Full-thickness loss of the eyelid require the reconstruction of the anterior lamella which is made of skin, subcutaneous tissue, orbicularis muscle and the posterior lamella containing the tarsal plates and palpebral conjunctiva [12,13]. The lower tarsus is a dense conjunctive structure which gives rigidity and stability to the eyelid [13], and containing the meibomian glands, which secrete a sebaceous material needed for lubricating the cornea [12,14].

Tumours invading the tarsal plate cause full thickness defects of the eyelid. Defects of up to one-third of the total length of the lower eyelid are capable of being closed primarily. Larger tumours require surgical reconstruction through the preparation of flaps and with or without grafts [15,16]. There are many options to reconstruct the posterior lamella such as jugal mucosa grafts, mucosal grafts from the hard palate [17,18], chondro-mucosal grafts from the nasal septum [18]. The presence of a free tissue graft in the posterior lamella requires a vascularised flap for the anterior lamella.

The nasolabial flaps are very useful and versatile local flap with robust vascularity that can be readily elevated as a superior, inferior, medial and lateral flaps without any delay due to rich sub dermal plexus first described by Sushruta in 600 BC [19]. The flap is aesthetically better as the scar is concealed in the nasolabial groove. Superiorly based nasolabial flaps are used to reconstruct defects of lower part of the nose, lower eyelid, and the cheek. The advantages of using the nasolabial flap is that it has a good vascularity, quick with simple technique, excellent colour and texture match and the use of hairless skin.

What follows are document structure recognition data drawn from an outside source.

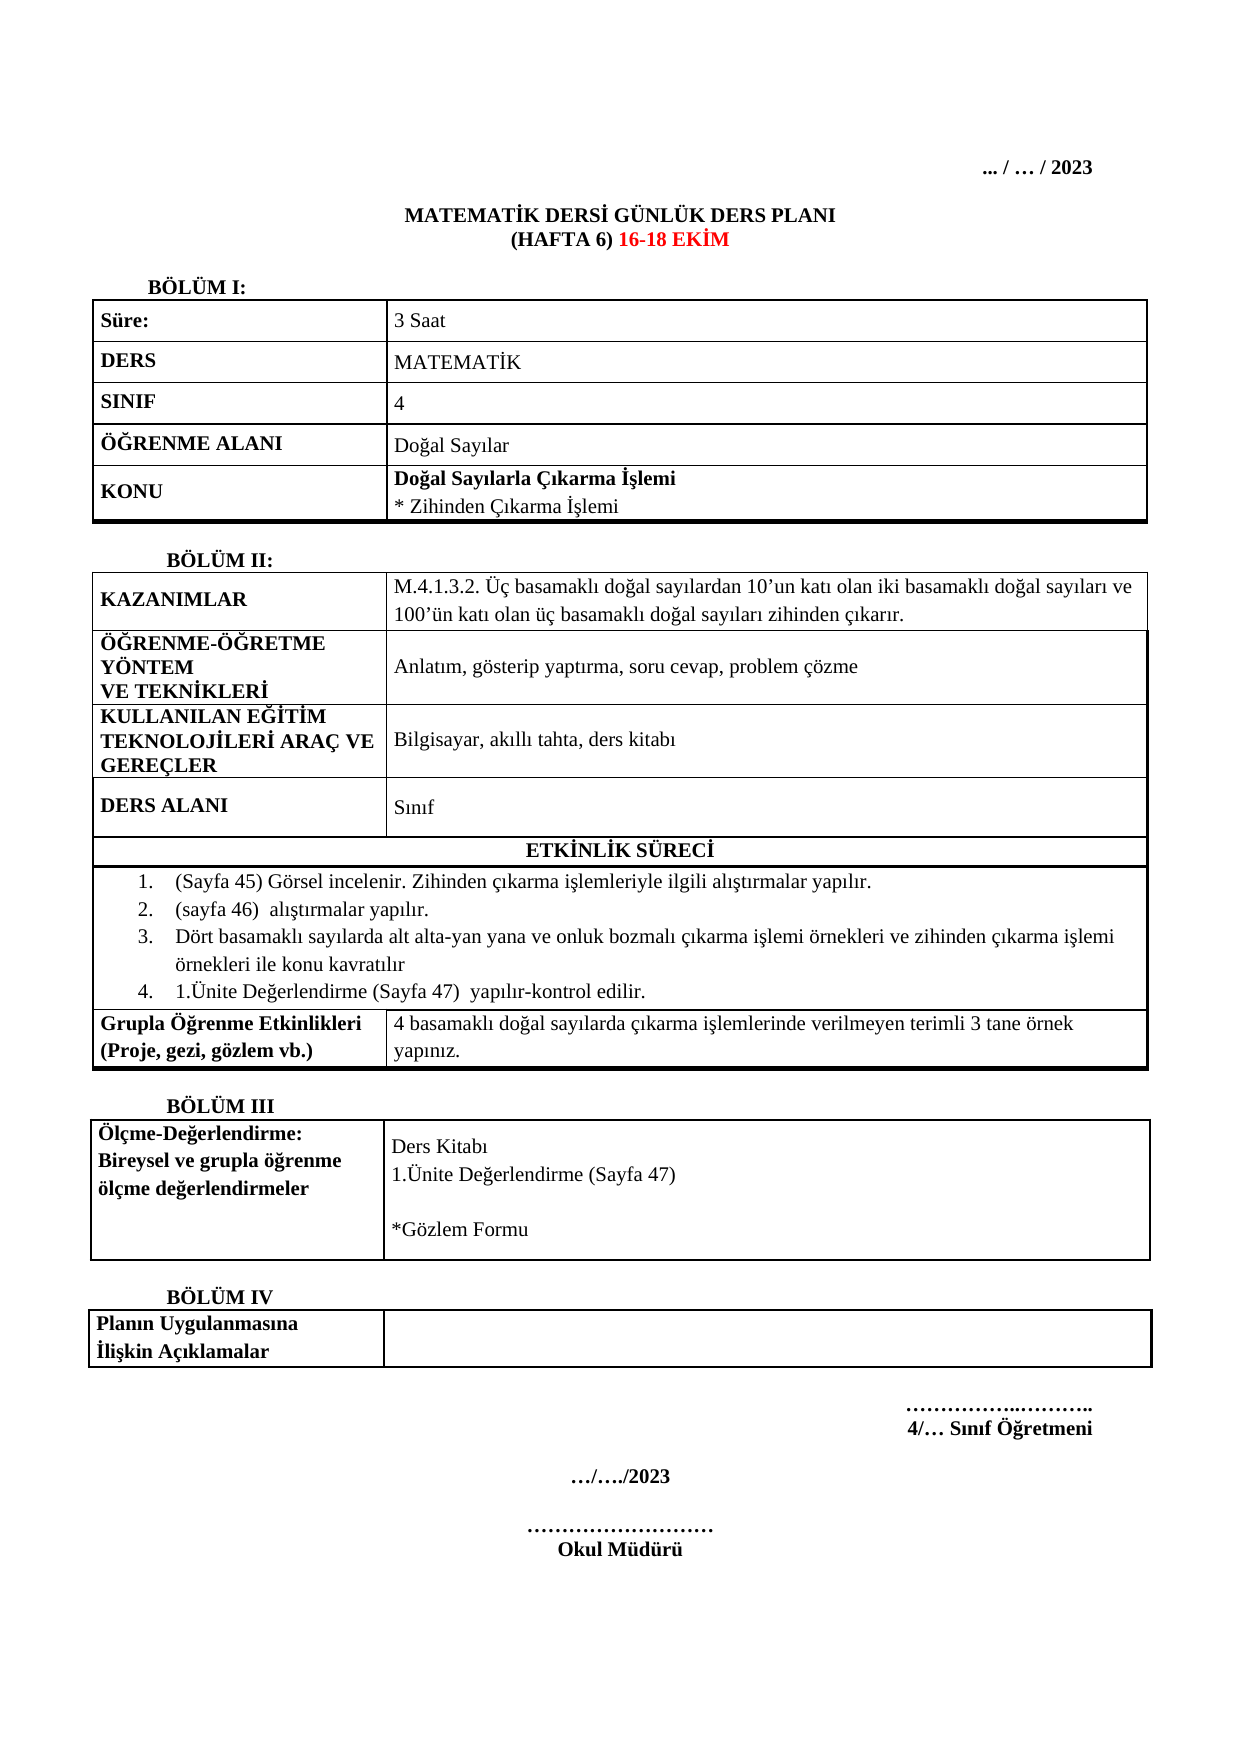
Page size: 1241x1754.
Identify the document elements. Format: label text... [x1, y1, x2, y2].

table_cell Bilgisayar, akıllı tahta, ders kitabı [387, 705, 1146, 777]
text BÖLÜM II: [148, 548, 1092, 572]
table_cell 4 [388, 383, 1146, 423]
table_header M.4.1.3.2. Üç basamaklı doğal sayılardan 10’un katı olan iki basamaklı doğal sayıları ve 100’ün katı olan üç basamaklı doğal sayıları zihinden çıkarır. [387, 573, 1147, 630]
table_header KAZANIMLAR [93, 573, 386, 630]
table_cell ÖĞRENME ALANI [94, 425, 386, 465]
table_cell KULLANILAN EĞİTİM TEKNOLOJİLERİ ARAÇ VE GEREÇLER [93, 705, 386, 777]
text 4/… Sınıf Öğretmeni [148, 1416, 1092, 1440]
table_cell SINIF [94, 383, 386, 423]
table_cell Anlatım, gösterip yaptırma, soru cevap, problem çözme [387, 631, 1146, 703]
text ……………………… [148, 1513, 1092, 1537]
table_header [385, 1311, 1150, 1366]
table_cell Sınıf [387, 778, 1146, 836]
table_cell 4 basamaklı doğal sayılarda çıkarma işlemlerinde verilmeyen terimli 3 tane örnek yapınız. [387, 1011, 1146, 1066]
table_header Planın Uygulanmasına İlişkin Açıklamalar [90, 1311, 383, 1366]
table_cell ETKİNLİK SÜRECİ [94, 838, 1146, 865]
table_cell MATEMATİK [388, 342, 1146, 382]
table_cell (Sayfa 45) Görsel incelenir. Zihinden çıkarma işlemleriyle ilgili alıştırmalar yapılır. (sayfa 46) alıştırmalar yapılır. Dört basamaklı sayılarda alt alta-yan yana ve onluk bozmalı çıkarma işlemi örnekleri ve zihinden çıkarma işlemi örnekleri ile konu kavratılır 1.Ünite Değerlendirme (Sayfa 47) yapılır-kontrol edilir. [94, 868, 1146, 1008]
table_cell Doğal Sayılar [388, 425, 1146, 465]
table_cell Doğal Sayılarla Çıkarma İşlemi * Zihinden Çıkarma İşlemi [388, 466, 1146, 519]
text …/…./2023 [148, 1464, 1092, 1488]
table_cell DERS [94, 342, 386, 382]
text (HAFTA 6) 16-18 EKİM [148, 227, 1092, 251]
text Okul Müdürü [148, 1537, 1092, 1561]
table_cell Grupla Öğrenme Etkinlikleri (Proje, gezi, gözlem vb.) [94, 1010, 386, 1066]
table_header Ölçme-Değerlendirme: Bireysel ve grupla öğrenme ölçme değerlendirmeler [92, 1121, 383, 1259]
table_cell DERS ALANI [94, 778, 386, 836]
table_header 3 Saat [388, 301, 1146, 341]
table_header Ders Kitabı 1.Ünite Değerlendirme (Sayfa 47) *Gözlem Formu [385, 1121, 1149, 1259]
subtitle BÖLÜM III [148, 1094, 1092, 1118]
text ……………..……….. [148, 1392, 1092, 1416]
table_header Süre: [94, 301, 386, 341]
table_cell KONU [94, 466, 386, 519]
table_cell ÖĞRENME-ÖĞRETME YÖNTEM VE TEKNİKLERİ [93, 631, 386, 703]
subtitle BÖLÜM IV [148, 1285, 1092, 1309]
text BÖLÜM I: [148, 275, 1092, 299]
text MATEMATİK DERSİ GÜNLÜK DERS PLANI [148, 203, 1092, 227]
text ... / … / 2023 [148, 155, 1092, 179]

The disadvantage of the superiorly based nasolabial flap is the trapdoor or pincushion effect caused by scar contracture, loss and asymmetry of the nasolabial sulcus.

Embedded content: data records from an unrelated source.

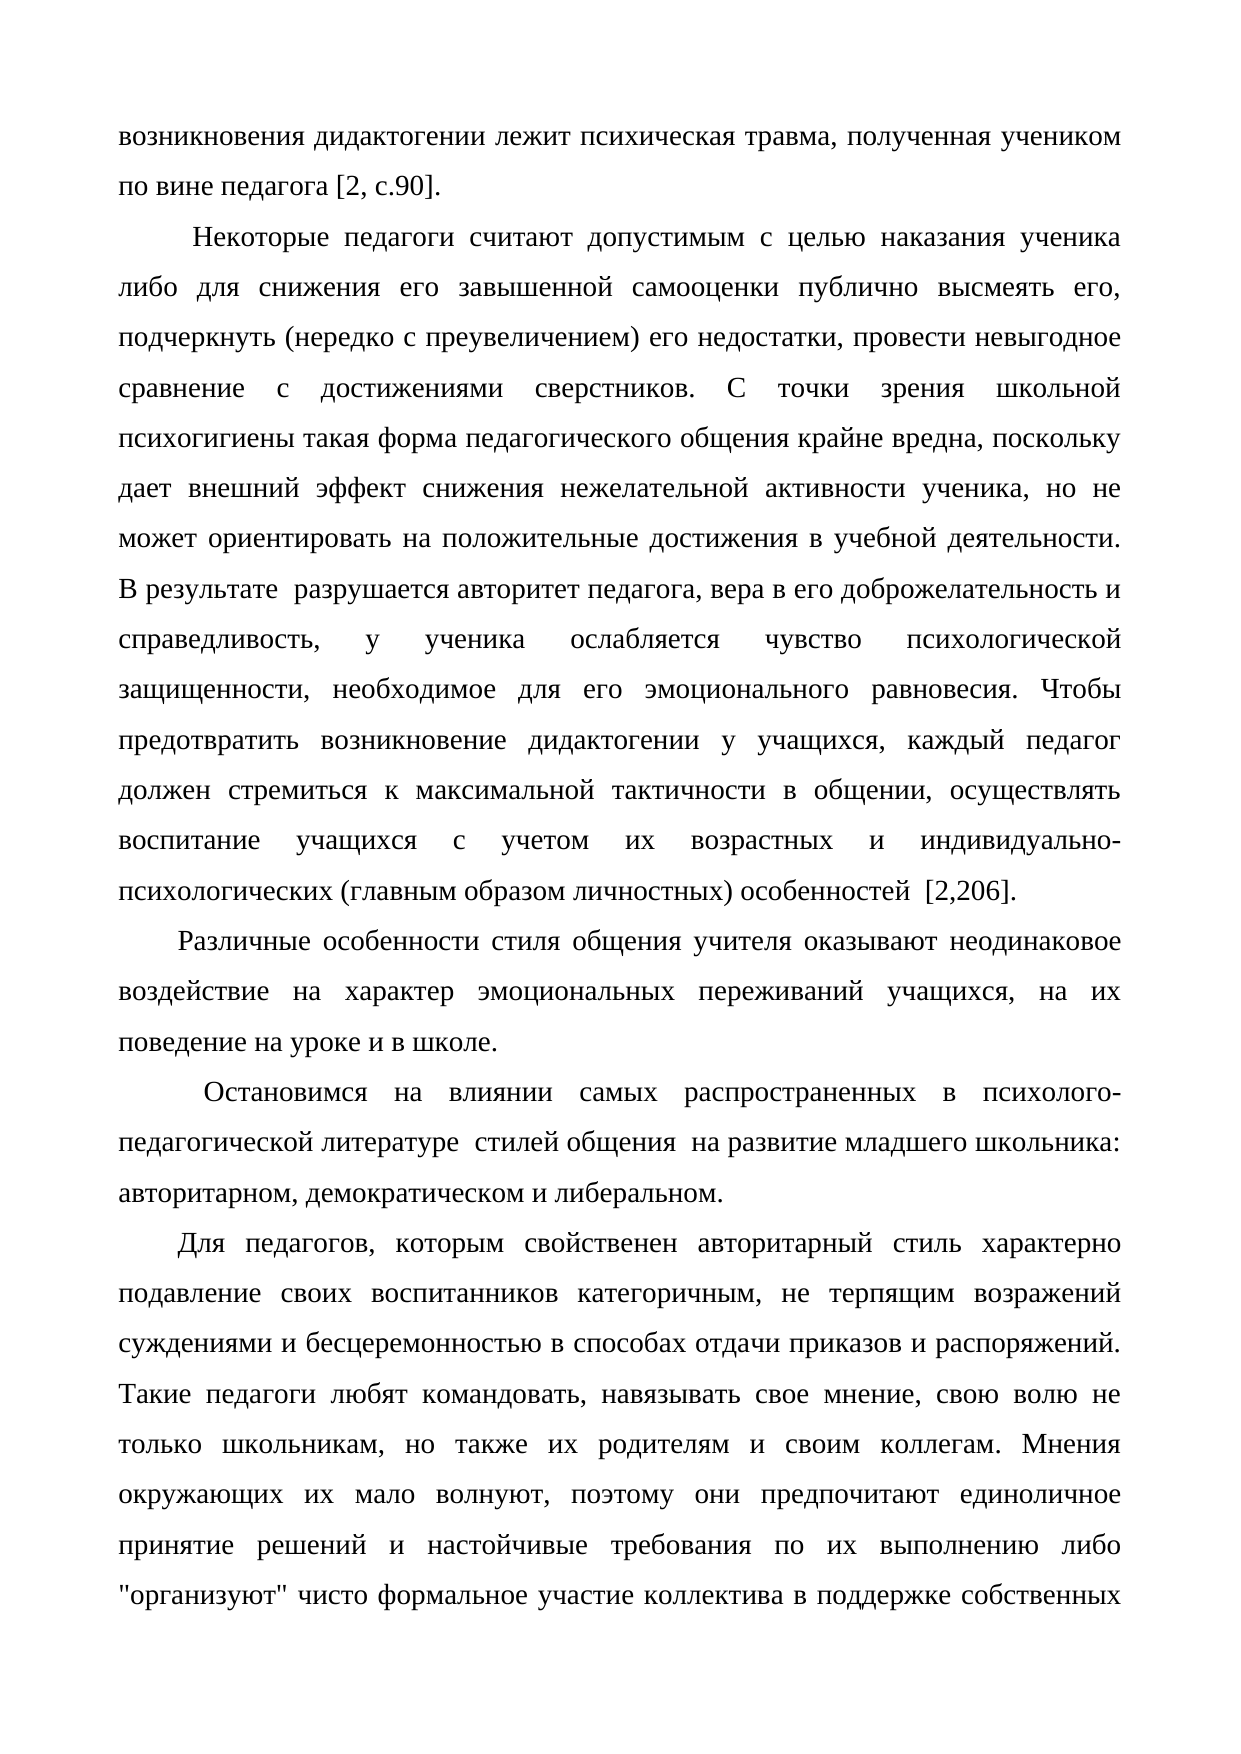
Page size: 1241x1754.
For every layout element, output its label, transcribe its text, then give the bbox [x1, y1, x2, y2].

text Остановимся на влиянии самых распространенных в психолого-педагогической литературе стилей общения на развитие младшего школьника: авторитарном, демократическом и либеральном. [118, 1074, 1122, 1208]
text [118, 1225, 1122, 1611]
text Различные особенности стиля общения учителя оказывают неодинаковое воздействие на характер эмоциональных переживаний учащихся, на их поведение на уроке и в школе. [118, 923, 1122, 1057]
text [118, 118, 1122, 202]
text Некоторые педагоги считают допустимым с целью наказания ученика либо для снижения его завышенной самооценки публично высмеять его, подчеркнуть (нередко с преувеличением) его недостатки, провести невыгодное сравнение с достижениями сверстников. С точки зрения школьной психогигиены такая форма педагогического общения крайне вредна, поскольку дает внешний эффект снижения нежелательной активности ученика, но не может ориентировать на положительные достижения в учебной деятельности. В результате разрушается авторитет педагога, вера в его доброжелательность и справедливость, у ученика ослабляется чувство психологической защищенности, необходимое для его эмоционального равновесия. Чтобы предотвратить возникновение дидактогении у учащихся, каждый педагог должен стремиться к максимальной тактичности в общении, осуществлять воспитание учащихся с учетом их возрастных и индивидуально-психологических (главным образом личностных) особенностей [2,206]. [118, 219, 1122, 906]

Local nodal disease without distant metastasis is treated by radical neck dissection [6]. Topical mitomycin C [20], cryotherapy and proton electron irradiation has been tried for sebaceous gland carcinoma of the eyelid but with poor results [11,21]. Radiotherapy has been tried as a primary form of therapy with variable results [6,21,22]. Radiation is advised for poor surgical candidates due to advanced age or disease, for palliation, and in patients who refuse exenteration for advanced local disease.

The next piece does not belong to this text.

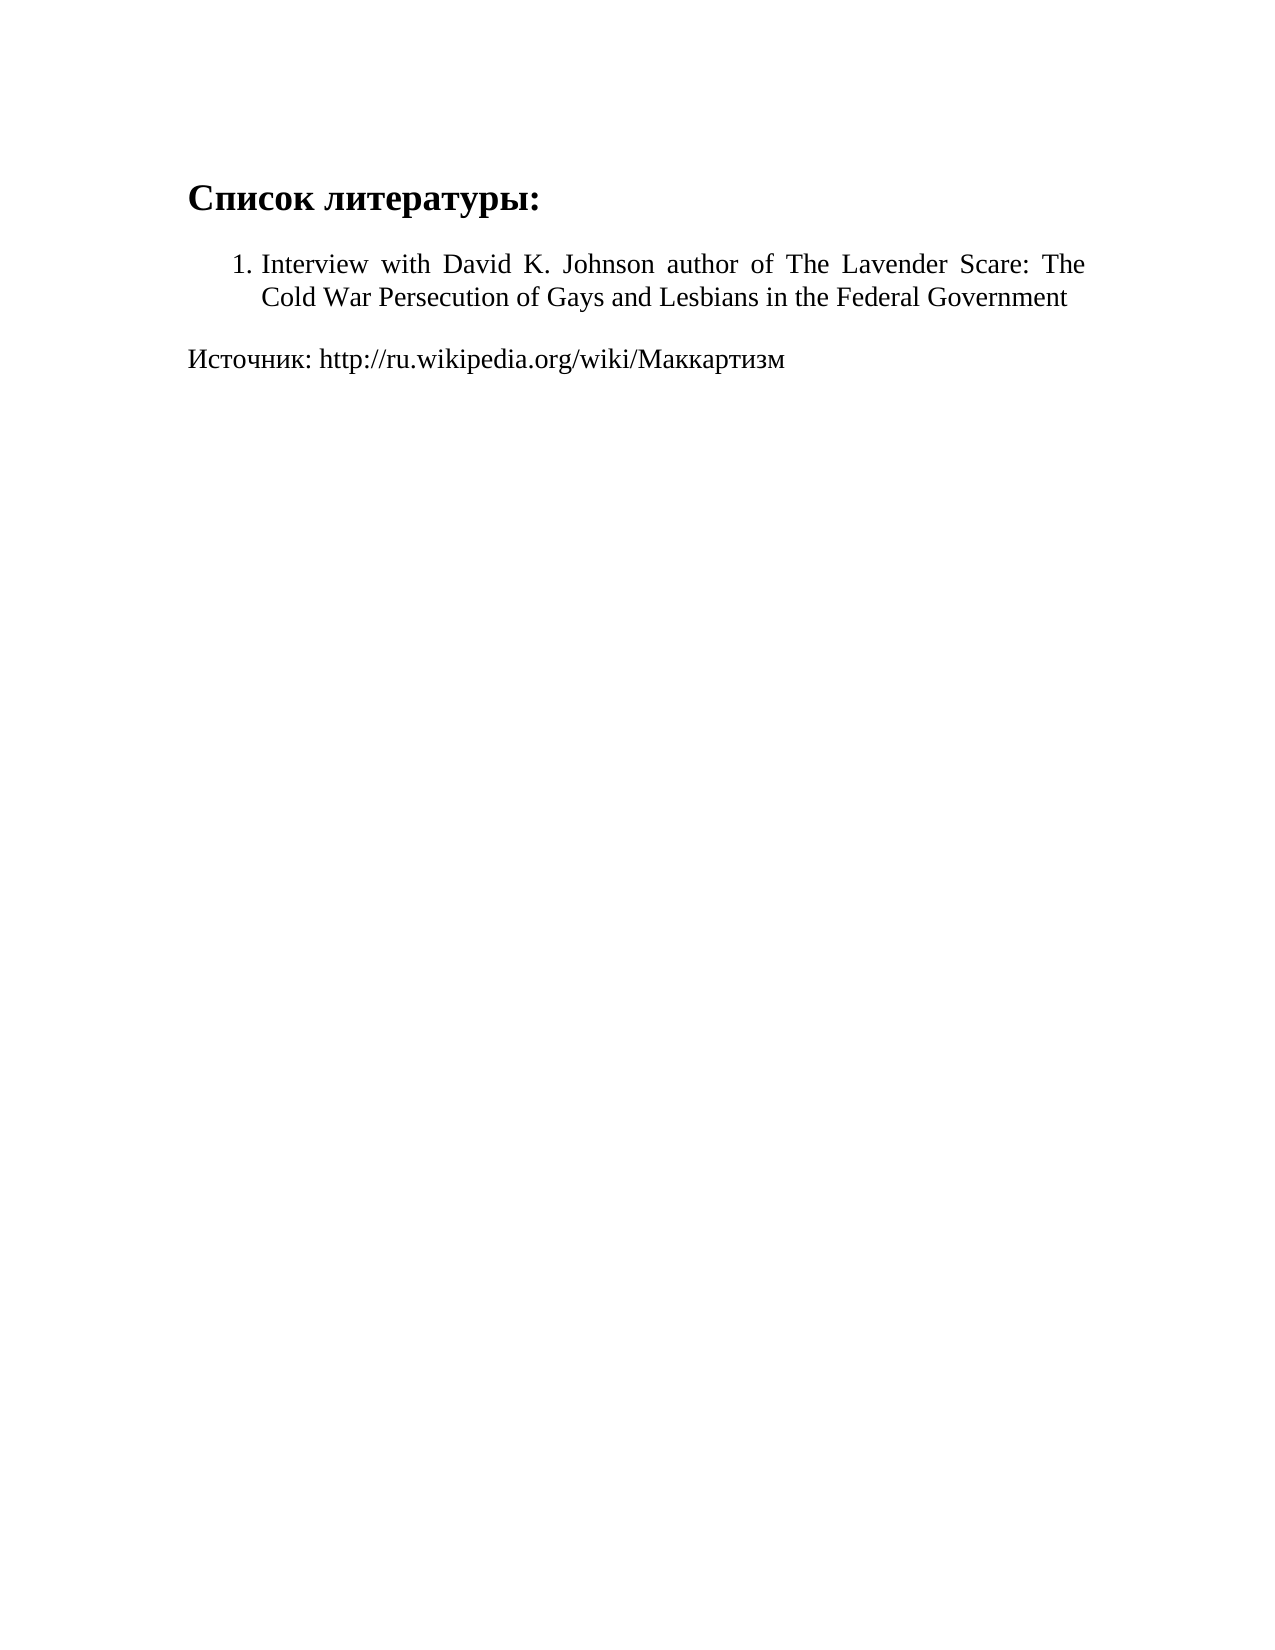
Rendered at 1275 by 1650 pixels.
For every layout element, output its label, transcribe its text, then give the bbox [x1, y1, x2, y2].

list Interview with David K. Johnson author of The Lavender Scare: The Cold War Persecution of Gays and Lesbians in the Federal Government [232, 248, 1087, 312]
text Источник: http://ru.wikipedia.org/wiki/Маккартизм [187, 342, 1087, 374]
list Список литературы: [187, 175, 1087, 218]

The overall mortality rate is 6–11% because of delay in the diagnosis and treatment. The mortality from metastasis may go up to 30%. Involvement of upper or both eyelids and tumour size of more than 10 mm, duration of symptoms more than 6 months (mortality 35%), poorly differentiated and anaplastic tumours, haematogenous and lymphatic spread, orbital extension, multicentricity and pagetoid spread are poor prognostic factors. Tumours less than 6mm and those arising from glands of Zeis are more favourable.

Conclusion

Sebaceous gland carcinoma is a rare tumour which masquerades as benign ocular conditions and hence requires the clinician to identify the tumour and institute early surgical therapy due to the aggressive nature of the tumour.